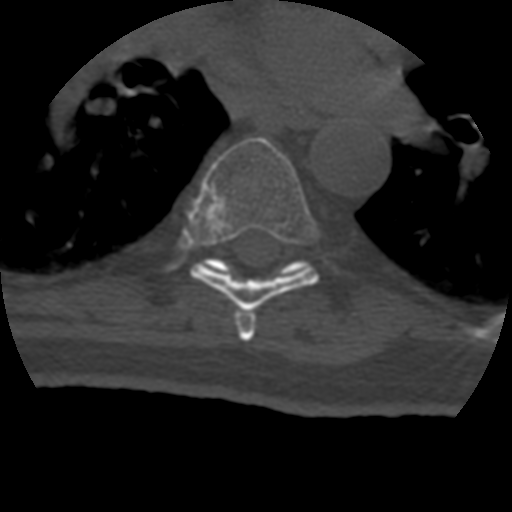
CT including the spine, one axial slice; position 277 of 399 along the scan axis; 120 kVp; bone window (W 1800 / L 400 HU); 1.25 mm slice thickness; 512 × 512 image matrix, field of view 160 × 160 mm. Patient age 69 years. Case-level facts recorded for this patient, not image findings: primary cancer: prostate.
Outlined on this slice (semi-automatic segmentation, software-assisted and operator-edited):
- T6 vertebra: bounding box <234,311,256,342> (left, top, right, bottom; pixels)
- T7 vertebra: <186,137,320,311>
- T8 vertebra: <200,257,309,274>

————————

§ TASK PROMPT
Output exactly the lines from the one containing "- T6 vertebra: bounding" through the last line of the records, both included. Output nothing else.

§ EXERCISE ANSWER
- T6 vertebra: bounding box <234,311,256,342> (left, top, right, bottom; pixels)
- T7 vertebra: <186,137,320,311>
- T8 vertebra: <200,257,309,274>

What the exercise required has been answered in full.